Laissez-moi vous raconter la plus excitante sensation éprouvée lors d’une visite en Corrèze accompagné d’Isabelle.
Les Tours De Merle que je ne connaissais que de nom par le biais d’amis médiévistes, me furent ainsi révélées un jour de juillet 2010. Volontairement je prends le parti de ne pas vous parler de leur histoire, qui est certes très intéressante et riche, mais plus modestement essayer de vous faire partager mon émotion puis ma fascination au contact de ces tours.
L’accès se fait à pied sur un sentier de terre à l’abri d’une végétation luxuriante. Mon cœur tressaute à chaque portion de tour entraperçue à travers une frondaison un peu moins dense par endroit. Je découvre enfin la citadelle, la majestueuse. Je suis à ses pieds, tout petit. Je ne me lasse pas de la détailler avant d’oser entrer en son sein. A trente mètres au dessus des méandres de la Maronne, elle se dresse fière, paisible, impressionnante. Cette perle est posée là, dans son écrin de verdure. On la sent chargée d’histoire, elle en a les stigmates et de profondes cicatrices l’ont entaillée, marquée à jamais.
Ici un pan de mur que le temps a décidé de garder en équilibre, là des hostels, des maisons nobles, des tours parfaitement conservées, érigées en leurs temps par les seigneurs de l’époque. Au total sept châteaux ont été bâtis en co-seigneurie à partir du XIIIe siècle au sommet des trois puys du méandre.
Je décide avec Isabelle de gravir les nombreuses marches permettant d’accéder au sommet de la tour ouverte au public… et là c’est le choc !!
Au-dessous de nous, des reliefs luxuriants et mouvants ondulent, tels une mer émeraude, agitée, prête à nous engloutir. J’ai la tête qui tourne, je m’assois.
Tel un bateau ivre, sur une mer verdoyante, bercé par une profonde houle chlorophylle, je m’abandonne à ce mal de terre.
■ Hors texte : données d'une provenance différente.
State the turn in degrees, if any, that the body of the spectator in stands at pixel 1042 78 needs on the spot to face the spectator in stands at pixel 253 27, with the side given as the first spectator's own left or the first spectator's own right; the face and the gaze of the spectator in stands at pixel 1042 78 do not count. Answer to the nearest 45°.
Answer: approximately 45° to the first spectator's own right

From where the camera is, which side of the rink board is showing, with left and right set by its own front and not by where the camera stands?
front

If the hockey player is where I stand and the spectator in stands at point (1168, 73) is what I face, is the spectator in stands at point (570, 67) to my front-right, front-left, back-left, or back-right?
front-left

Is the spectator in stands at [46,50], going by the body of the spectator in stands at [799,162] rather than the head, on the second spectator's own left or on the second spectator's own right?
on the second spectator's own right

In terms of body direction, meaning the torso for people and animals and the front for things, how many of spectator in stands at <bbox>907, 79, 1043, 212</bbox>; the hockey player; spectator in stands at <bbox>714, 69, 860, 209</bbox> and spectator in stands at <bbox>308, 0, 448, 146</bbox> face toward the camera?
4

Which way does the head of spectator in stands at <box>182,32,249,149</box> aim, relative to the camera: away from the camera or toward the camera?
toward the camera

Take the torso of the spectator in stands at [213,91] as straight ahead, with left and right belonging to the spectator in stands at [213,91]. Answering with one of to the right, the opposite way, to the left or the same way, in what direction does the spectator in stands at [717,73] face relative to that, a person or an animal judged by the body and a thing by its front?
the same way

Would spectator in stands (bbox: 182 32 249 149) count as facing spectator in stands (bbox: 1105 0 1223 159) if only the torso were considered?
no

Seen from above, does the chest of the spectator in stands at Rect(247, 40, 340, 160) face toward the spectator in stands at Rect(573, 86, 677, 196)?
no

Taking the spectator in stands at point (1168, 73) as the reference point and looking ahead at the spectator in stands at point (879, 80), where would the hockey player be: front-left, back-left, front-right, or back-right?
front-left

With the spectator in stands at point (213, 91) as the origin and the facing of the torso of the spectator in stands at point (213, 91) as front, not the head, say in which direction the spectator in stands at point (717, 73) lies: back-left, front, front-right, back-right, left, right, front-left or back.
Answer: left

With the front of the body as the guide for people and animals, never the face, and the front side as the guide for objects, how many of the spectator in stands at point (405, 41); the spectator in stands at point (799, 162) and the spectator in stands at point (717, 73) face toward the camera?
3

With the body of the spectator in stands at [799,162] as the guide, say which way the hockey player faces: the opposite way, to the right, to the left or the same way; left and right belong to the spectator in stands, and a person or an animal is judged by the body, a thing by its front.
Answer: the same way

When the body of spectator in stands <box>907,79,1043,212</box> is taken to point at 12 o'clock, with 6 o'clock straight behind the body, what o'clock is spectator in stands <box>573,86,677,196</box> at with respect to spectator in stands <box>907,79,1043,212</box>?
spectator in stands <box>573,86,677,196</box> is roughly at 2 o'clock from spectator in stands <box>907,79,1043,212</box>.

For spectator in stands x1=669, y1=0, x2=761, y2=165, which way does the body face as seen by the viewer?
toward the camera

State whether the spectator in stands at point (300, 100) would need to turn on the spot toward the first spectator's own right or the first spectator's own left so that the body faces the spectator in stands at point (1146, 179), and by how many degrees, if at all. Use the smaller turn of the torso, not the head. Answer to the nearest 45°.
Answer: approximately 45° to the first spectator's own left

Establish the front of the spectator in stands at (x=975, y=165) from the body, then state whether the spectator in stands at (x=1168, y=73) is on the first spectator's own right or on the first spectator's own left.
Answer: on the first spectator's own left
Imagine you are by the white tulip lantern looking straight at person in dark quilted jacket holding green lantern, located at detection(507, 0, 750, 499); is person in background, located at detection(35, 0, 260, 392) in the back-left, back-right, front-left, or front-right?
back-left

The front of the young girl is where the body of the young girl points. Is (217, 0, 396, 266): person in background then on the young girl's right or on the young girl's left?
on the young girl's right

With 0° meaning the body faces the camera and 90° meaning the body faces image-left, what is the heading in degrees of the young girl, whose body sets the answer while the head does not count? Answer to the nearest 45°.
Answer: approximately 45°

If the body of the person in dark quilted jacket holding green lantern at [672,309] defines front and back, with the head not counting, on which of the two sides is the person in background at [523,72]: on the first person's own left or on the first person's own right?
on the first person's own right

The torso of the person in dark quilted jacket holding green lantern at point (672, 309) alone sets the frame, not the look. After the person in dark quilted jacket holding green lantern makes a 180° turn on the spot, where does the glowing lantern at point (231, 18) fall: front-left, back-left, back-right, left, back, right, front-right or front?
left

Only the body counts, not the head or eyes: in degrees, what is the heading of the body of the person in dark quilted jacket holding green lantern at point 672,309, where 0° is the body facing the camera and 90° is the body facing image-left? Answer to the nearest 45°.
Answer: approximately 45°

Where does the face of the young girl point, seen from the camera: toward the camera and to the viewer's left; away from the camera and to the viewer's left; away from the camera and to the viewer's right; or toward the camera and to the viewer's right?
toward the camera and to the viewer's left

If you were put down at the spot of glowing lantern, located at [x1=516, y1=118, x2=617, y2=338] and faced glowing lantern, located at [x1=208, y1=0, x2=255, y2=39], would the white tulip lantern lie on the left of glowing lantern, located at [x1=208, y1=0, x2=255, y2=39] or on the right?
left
Je ne veux pas quitter ma place, et allongé sur le pont de mon esquif je pense à ces vers d’Arthur Rimbaud :
« J’ai rêvé la nuit verte aux neiges éblouies,
Baiser montant aux yeux des mers avec lenteur,
La circulation des sèves inouïes,
Et l’éveil jaune et bleu des phosphores chanteurs ! »
Enivré et charmé, je me fais violence pour quitter ce lieu idyllique et envoûtant avec regret, me promettant d’y revenir sans tarder.
Depuis, un coin de ma tête conserve les couleurs, les odeurs, l’ivresse de cette après midi chargée de tant d’émotions.